21 thoughts on “So One Time I Discovered I Had Cancer: Part 2

  1. You and your dad sound like me and the kid. We would definitely be taking in the seriousness of the situation but our dark humor would kick in every so often.

  2. P.S. The only good part about reading this is I’m pretty sure you’re still alive while writing it – and HOPEFULLY completely cancer-free! Still hard to keep from crying while reading.

  3. O that would scare the shit out of me!! But I understand your laughing; I laugh sometimes when “normal people” would be crying. Guess it’s some kind of a defense mechanism.

    • I definitely, definitely do. I totally complained when he said he was going to go with me (“I am an ADULT I can go see my OWN doctors and I don’t need ANY help…”) but I was so glad he was there the whole time.

      Dads do fix everything. Especially when they laugh with you in the car about really weird things.

  4. Dark humor has gotten me through so much – divorce, surgeries, poverty, et al.
    I was once ushered from doctor’s office to ultrasound to xray to doctor’s office to a surgery scheduled for two days later. It was the fastest and most frightening eight hours of my life.
    And again, your storytelling – priceless. And yay! feet!

    • Thank you! 🙂 It’s all in the super serious doctor faces, right? That’s what made me feel like “holy crap. I’m going to spontaneously combust in an awful fiery death any second now.”

      I’m glad you’re ok. Feet help!

  5. I’m also the “lets just laugh and make light so I don’t go into a straight panic attack” kind. I prefer humor. It gets me through.
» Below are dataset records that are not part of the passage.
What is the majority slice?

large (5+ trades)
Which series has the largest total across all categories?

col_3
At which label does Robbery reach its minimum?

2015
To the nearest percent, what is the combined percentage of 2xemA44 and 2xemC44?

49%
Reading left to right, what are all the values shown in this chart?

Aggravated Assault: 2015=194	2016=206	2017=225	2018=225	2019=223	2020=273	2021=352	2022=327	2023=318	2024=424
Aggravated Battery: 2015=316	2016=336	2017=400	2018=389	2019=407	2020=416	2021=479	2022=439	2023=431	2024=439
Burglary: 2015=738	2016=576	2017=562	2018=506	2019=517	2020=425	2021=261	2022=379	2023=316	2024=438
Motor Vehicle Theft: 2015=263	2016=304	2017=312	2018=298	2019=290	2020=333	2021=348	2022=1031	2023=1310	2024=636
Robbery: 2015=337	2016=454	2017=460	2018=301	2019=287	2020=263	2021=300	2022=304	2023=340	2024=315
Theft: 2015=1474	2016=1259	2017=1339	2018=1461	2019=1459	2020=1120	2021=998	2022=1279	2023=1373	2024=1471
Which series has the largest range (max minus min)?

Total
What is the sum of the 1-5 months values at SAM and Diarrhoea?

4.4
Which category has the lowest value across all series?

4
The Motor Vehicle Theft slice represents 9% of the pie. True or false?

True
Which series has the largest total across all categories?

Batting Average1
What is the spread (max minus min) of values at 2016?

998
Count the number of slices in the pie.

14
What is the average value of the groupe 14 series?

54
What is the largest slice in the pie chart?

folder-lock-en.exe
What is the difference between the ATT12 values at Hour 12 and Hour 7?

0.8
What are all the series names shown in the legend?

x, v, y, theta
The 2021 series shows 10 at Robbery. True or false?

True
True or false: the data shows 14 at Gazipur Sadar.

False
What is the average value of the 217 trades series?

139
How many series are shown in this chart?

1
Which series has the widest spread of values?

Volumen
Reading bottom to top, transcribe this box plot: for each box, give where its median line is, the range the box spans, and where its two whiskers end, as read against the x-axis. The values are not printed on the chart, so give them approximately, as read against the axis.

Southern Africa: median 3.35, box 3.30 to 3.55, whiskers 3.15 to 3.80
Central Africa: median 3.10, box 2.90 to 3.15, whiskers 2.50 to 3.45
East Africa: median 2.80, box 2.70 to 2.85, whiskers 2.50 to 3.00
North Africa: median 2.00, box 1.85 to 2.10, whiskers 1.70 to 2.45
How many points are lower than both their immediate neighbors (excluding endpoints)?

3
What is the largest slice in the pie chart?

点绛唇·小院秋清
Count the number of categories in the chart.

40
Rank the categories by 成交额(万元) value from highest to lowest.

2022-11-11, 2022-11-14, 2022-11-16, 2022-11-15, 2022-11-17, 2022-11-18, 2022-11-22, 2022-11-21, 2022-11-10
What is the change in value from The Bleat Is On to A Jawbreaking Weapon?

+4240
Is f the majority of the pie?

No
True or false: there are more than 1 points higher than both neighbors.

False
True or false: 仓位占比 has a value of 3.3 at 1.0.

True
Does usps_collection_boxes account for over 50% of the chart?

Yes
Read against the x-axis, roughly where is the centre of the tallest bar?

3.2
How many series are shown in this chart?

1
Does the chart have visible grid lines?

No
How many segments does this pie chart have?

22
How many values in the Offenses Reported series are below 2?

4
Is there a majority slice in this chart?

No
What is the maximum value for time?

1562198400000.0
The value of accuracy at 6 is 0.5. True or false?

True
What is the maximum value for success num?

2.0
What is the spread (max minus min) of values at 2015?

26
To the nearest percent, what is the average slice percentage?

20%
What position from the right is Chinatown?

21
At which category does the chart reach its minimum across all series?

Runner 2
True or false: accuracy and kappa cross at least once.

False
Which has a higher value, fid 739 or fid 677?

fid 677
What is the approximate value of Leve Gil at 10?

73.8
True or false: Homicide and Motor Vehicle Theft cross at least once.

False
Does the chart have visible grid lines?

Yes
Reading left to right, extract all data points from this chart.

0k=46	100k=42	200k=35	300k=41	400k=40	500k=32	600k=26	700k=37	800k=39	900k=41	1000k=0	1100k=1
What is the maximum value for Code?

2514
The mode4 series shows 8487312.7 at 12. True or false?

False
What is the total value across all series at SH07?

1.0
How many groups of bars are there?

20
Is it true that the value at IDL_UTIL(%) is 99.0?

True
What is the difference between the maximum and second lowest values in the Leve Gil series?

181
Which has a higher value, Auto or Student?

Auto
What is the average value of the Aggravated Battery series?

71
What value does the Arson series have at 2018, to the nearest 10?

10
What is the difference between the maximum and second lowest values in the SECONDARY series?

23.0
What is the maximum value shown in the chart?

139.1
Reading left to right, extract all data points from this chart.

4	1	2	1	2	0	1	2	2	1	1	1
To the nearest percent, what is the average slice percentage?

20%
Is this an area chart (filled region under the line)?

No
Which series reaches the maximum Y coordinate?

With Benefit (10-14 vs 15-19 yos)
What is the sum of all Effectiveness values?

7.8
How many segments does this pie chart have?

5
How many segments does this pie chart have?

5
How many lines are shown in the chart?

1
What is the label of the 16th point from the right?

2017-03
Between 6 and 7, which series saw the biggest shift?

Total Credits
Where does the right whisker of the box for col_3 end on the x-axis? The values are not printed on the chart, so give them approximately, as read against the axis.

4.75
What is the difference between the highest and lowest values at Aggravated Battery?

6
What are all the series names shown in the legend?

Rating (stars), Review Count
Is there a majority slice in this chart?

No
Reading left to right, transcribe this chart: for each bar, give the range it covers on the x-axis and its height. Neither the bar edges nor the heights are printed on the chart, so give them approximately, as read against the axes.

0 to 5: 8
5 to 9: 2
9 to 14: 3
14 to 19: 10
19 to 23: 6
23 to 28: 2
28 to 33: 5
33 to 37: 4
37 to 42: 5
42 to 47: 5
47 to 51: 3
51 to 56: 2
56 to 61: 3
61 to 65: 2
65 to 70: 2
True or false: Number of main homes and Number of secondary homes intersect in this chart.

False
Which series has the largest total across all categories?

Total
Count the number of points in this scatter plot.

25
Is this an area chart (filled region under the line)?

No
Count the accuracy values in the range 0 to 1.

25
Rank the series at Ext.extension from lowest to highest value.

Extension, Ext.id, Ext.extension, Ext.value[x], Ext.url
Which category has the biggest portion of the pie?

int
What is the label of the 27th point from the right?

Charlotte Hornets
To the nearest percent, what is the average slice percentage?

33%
It’s as necessary to me as breathing air. I completely feel for your situation, and commend the fact that you can still laugh and write your amazing blog. Hang in there—prayers your way. And thank you for sharing….I know its hard, but coping mechanisms really really really help! I am all for whatever the hell works to get us through!!!! Bravo to you!

  6. Ov vay, you held your shit together better than I would have. Again, you’re awesome for sharing your story. Your dad’s even more awesome by keeping his cool and not freaking you out. I can promise you my mother would not be as calm and collected as your dad in that situation. It’s great you had family with you during that very confusing and scary time.